Polk had barely begun to ask Gabriel, 19, about the night in October 2002 when he stumbled upon his father's bloody body in the couple's $1.85 million estate.

"Didn't you say you wanted to 'gut him'?" Polk asked her son, tears streaming down her face. "Didn't you express absolute hatred for your father?"

Gabriel sternly denied his mother's accusation.

During his time on the stand, Gabriel testified that his mother's "delusional behavior" broke the family apart and caused the rift that kept him from having a close relationship with his father.

"I've made mistakes. I have to live with that," Gabriel said softly as he touched his forehead. "It's not easy that he's dead, that I can't say I'm sorry."

Susan Polk said she intends to recall Gabriel to the stand when she begins her case in chief.

She still has videotaped footage from his police interrogation, which she wants to show the jury and ask Gabriel about — clips in which he can be heard, at 15, crying as he tells his older brother Adam during a cellphone conversation that Mom killed Dad, and "I hope she gets the f---ing death penalty."

'Provoking a mistrial'

Gabriel Polk was the prosecution's first witness, in a trial that began March 7 and is expected to last two and a half months.

While Gabriel's testimony was interrupted for several days because of a juror and the defendant's illness, Susan Polk was repeatedly called out by the judge for her tedious questioning on "minutiae" that threatened to lose the jury's attention, Judge Brady warned, and which "bordered on the abusive" toward the witness.

Polk spent hours going over such mundane family issues as the cause of Gabriel's schoolyard fights, who was the better parent for attending Cub Scout meetings and school conferences, and who continues to look after the family pets.

For Polk, it is a tireless attempt to try to rehabilitate herself in front of the jury as a good mother and wife, in the face of Gabriel's damaging testimony that she fabricated stories, alienated neighbors and school officials, and willfully planned to kill his father once her alleged paranoia and delusions of persecution were aimed straight at Felix Polk.
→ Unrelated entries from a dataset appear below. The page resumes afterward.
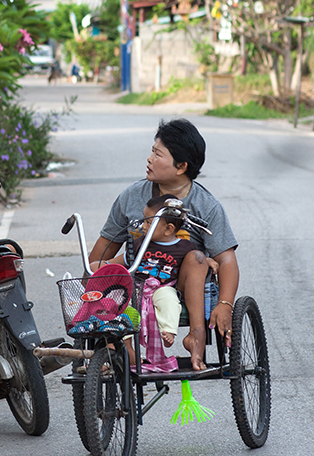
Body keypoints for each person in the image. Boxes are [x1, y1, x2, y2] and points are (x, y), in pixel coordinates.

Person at [88, 118, 239, 371]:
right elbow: (102, 251)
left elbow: (226, 260)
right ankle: (119, 350)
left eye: (158, 154)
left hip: (180, 286)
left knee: (196, 259)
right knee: (109, 268)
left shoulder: (206, 206)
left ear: (181, 166)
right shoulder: (131, 197)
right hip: (137, 283)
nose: (149, 159)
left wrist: (225, 304)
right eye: (152, 151)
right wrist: (90, 291)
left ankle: (196, 336)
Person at [94, 195, 214, 349]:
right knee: (123, 304)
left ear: (169, 229)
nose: (143, 226)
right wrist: (102, 265)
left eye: (149, 222)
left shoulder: (185, 247)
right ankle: (125, 344)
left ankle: (168, 330)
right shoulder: (139, 243)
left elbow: (197, 262)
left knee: (170, 301)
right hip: (137, 287)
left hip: (163, 287)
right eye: (144, 220)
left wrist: (208, 260)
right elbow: (119, 261)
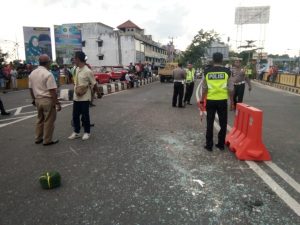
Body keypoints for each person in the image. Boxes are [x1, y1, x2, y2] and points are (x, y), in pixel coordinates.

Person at [200, 52, 234, 151]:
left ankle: (209, 145)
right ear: (222, 60)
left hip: (210, 100)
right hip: (222, 100)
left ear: (213, 60)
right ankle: (220, 144)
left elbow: (204, 88)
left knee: (210, 123)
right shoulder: (227, 72)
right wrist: (232, 102)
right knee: (223, 123)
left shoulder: (207, 72)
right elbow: (231, 89)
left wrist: (202, 100)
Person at [28, 54, 61, 145]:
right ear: (48, 63)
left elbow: (30, 88)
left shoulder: (32, 73)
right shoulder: (48, 74)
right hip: (47, 100)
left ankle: (38, 138)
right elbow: (52, 91)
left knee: (40, 119)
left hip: (38, 100)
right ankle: (47, 140)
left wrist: (34, 99)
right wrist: (57, 103)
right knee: (49, 121)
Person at [68, 51, 100, 141]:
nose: (74, 60)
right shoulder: (76, 69)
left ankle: (87, 132)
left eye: (74, 58)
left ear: (78, 59)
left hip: (85, 97)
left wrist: (98, 93)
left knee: (85, 116)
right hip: (76, 96)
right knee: (75, 115)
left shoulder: (88, 71)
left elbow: (94, 83)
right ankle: (76, 132)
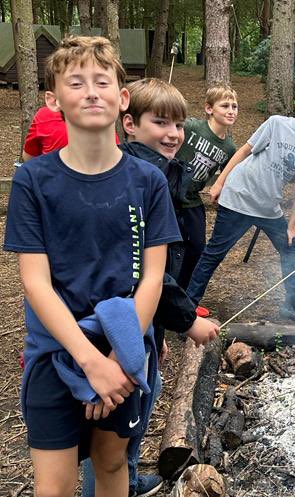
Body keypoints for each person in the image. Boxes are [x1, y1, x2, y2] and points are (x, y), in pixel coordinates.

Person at [3, 36, 180, 497]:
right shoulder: (33, 179)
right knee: (55, 486)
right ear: (53, 99)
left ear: (122, 97)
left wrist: (118, 359)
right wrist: (88, 362)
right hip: (56, 351)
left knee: (111, 461)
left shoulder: (148, 181)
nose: (90, 91)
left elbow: (153, 277)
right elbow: (36, 282)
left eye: (102, 81)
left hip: (122, 353)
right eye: (75, 82)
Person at [80, 77, 221, 497]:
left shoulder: (159, 172)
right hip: (116, 320)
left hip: (141, 320)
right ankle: (107, 485)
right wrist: (187, 320)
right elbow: (144, 270)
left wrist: (156, 331)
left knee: (147, 394)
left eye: (178, 125)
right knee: (112, 420)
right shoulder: (135, 178)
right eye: (160, 122)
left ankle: (125, 477)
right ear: (129, 124)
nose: (173, 134)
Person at [185, 84, 295, 324]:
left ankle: (292, 303)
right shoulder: (276, 124)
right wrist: (220, 182)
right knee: (214, 253)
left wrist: (292, 224)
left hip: (267, 207)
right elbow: (244, 150)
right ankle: (187, 310)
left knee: (290, 246)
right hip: (238, 198)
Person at [175, 85, 239, 317]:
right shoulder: (193, 127)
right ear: (209, 109)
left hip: (192, 200)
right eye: (225, 106)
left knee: (198, 247)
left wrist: (220, 188)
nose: (231, 110)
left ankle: (183, 296)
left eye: (234, 106)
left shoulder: (229, 147)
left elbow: (227, 173)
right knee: (170, 247)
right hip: (169, 196)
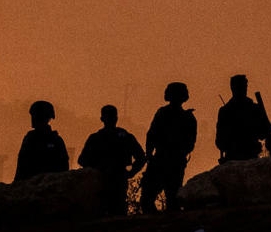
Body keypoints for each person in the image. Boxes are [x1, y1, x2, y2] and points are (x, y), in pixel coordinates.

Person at [78, 105, 146, 217]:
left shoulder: (96, 138)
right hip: (109, 179)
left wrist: (130, 172)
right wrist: (130, 172)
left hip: (109, 179)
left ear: (102, 119)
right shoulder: (123, 137)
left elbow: (82, 160)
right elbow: (141, 158)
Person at [140, 82, 198, 214]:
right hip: (167, 160)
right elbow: (152, 135)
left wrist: (150, 153)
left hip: (167, 160)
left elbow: (151, 135)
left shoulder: (172, 115)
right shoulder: (184, 117)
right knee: (163, 198)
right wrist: (150, 153)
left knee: (166, 198)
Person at [216, 74, 271, 162]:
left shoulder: (226, 111)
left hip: (244, 158)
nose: (244, 89)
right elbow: (220, 141)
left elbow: (269, 135)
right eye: (242, 86)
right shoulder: (253, 109)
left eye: (244, 86)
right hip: (240, 158)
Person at [14, 100, 69, 182]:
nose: (32, 119)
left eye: (34, 116)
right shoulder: (56, 140)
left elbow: (63, 167)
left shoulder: (31, 139)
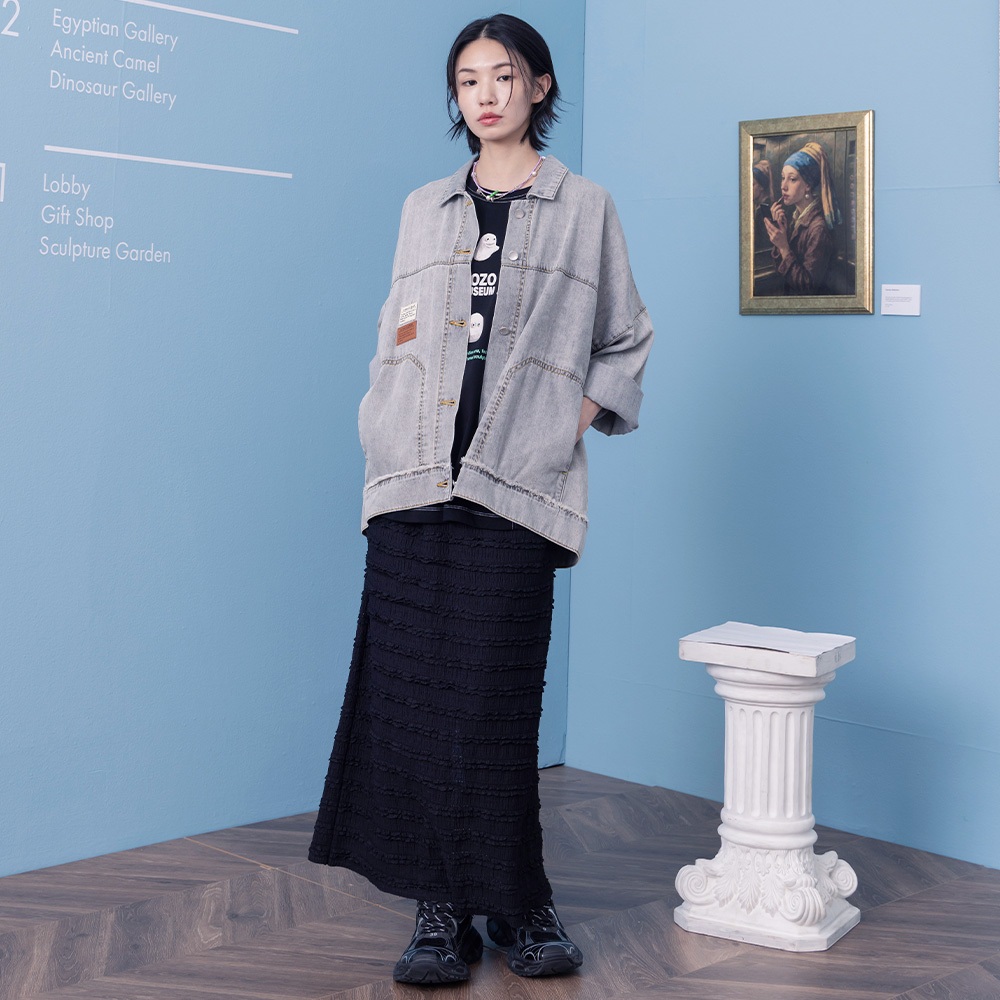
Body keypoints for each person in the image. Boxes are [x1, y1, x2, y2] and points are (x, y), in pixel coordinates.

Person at [308, 13, 653, 986]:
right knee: (416, 704)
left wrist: (563, 421)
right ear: (456, 98)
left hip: (514, 487)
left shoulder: (585, 207)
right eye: (469, 80)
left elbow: (625, 337)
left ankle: (518, 901)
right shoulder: (424, 207)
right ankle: (440, 911)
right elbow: (396, 331)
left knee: (495, 702)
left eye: (505, 75)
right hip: (413, 479)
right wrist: (381, 423)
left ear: (539, 85)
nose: (487, 94)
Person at [764, 141, 840, 294]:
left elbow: (808, 287)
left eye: (792, 179)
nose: (783, 186)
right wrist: (781, 234)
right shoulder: (796, 219)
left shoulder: (819, 228)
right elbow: (781, 271)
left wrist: (784, 247)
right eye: (783, 178)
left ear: (808, 185)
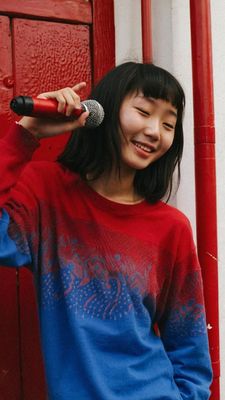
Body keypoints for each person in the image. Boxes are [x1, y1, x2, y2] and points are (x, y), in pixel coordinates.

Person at [0, 62, 212, 399]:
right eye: (143, 111)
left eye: (169, 123)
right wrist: (27, 133)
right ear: (105, 110)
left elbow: (189, 343)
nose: (155, 131)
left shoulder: (172, 228)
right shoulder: (46, 192)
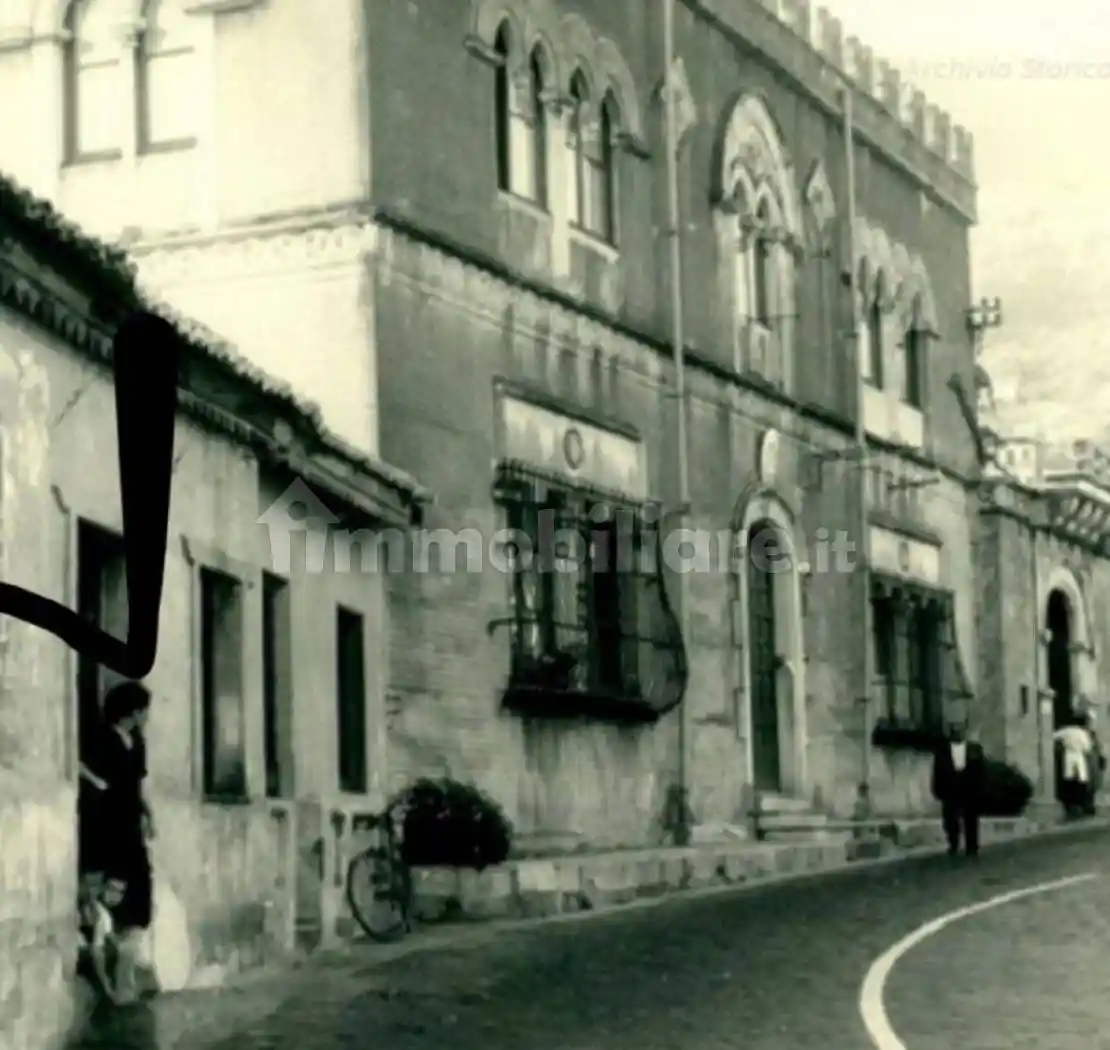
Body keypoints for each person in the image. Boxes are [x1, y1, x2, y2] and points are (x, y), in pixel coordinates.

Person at [81, 680, 157, 1004]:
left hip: (130, 828)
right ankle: (118, 983)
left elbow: (137, 785)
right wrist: (101, 787)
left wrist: (148, 815)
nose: (147, 717)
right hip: (107, 828)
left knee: (139, 900)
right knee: (112, 896)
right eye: (144, 710)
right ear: (132, 711)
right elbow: (83, 768)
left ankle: (123, 974)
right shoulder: (102, 738)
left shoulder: (137, 742)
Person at [931, 721, 985, 857]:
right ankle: (953, 844)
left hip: (970, 788)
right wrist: (937, 790)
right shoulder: (942, 751)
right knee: (950, 819)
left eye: (960, 730)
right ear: (951, 733)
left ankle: (972, 846)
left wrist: (981, 788)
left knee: (971, 818)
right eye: (955, 731)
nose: (958, 733)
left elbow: (981, 770)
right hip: (951, 788)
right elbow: (937, 771)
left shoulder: (975, 749)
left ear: (965, 732)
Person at [1054, 714, 1094, 818]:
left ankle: (1070, 804)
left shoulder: (1067, 731)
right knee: (1081, 779)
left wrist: (1061, 746)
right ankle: (1081, 804)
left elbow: (1054, 736)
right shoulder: (1083, 733)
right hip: (1079, 756)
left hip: (1069, 754)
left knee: (1069, 778)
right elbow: (1088, 748)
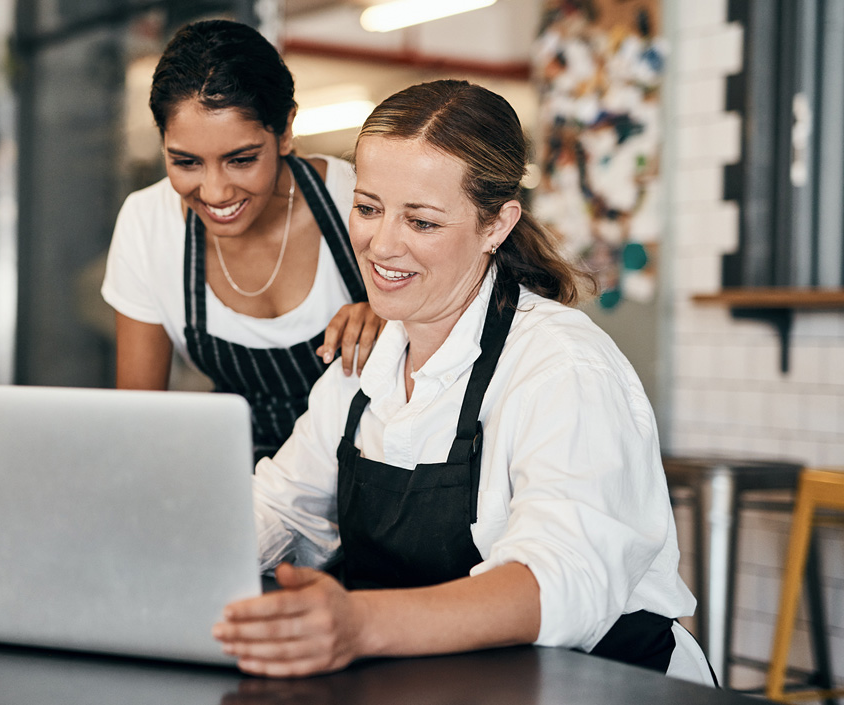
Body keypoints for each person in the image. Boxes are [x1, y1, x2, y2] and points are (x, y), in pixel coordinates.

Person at [211, 79, 714, 685]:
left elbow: (563, 582)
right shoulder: (368, 359)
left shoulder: (561, 365)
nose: (381, 243)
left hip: (600, 687)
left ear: (496, 225)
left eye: (421, 221)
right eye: (368, 208)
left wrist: (361, 621)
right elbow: (282, 509)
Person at [101, 20, 382, 461]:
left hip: (372, 474)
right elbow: (139, 422)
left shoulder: (359, 200)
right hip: (239, 479)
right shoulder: (147, 224)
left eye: (241, 159)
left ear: (286, 130)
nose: (214, 192)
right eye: (186, 162)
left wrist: (396, 322)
But Polk's questions to her son, while they may have clear relevance to her as the mother of the witness, often got lost in the process of cross-examination.

"Are you aware your brother Eli scored 10,000 on Tetris when he was three years old?" Polk asked when Gabriel seemed to question his brother's intelligence.

Eli, 20, is the only Polk child who will testify in his mother's defense, and has continually defended her account of his father's abuse.

"Gabriel, didn't you put all the yarmulkes in the BBQ and light them on fire?" Polk asked later when Gabriel accused her of making anti-Semitic remarks about his Jewish father.

Susan Polk

Polk's argumentative and defensive demeanor in court, which occurs mostly — but not always — outside the presence of the jury, also does not appear to mend the damage of her son's accusations.

On Tuesday, she accused the judge of "aiding and abetting" the district attorney, and aligning with him against her. She accused the prosecutor of lodging unnecessary objections as a "tactic" to run out her last few hours of questioning. And she moved for a mistrial, based on the fact that she believes the prosecutor has been "provoking a mistrial."

Her motion was denied.

"It's interesting to me that the defendant keeps saying I'm provoking a mistrial, when she's asking for one," Assistant District Attorney Paul Sequeira remarked.

Polk declared that despite the court and the district attorney's alleged attempts to hinder her case, she would not give in or ask for legal counsel.

"I'm not going to give up," she stated at the end of court. "I'm going to continue to represent myself."

She faces 25 years to life if convicted.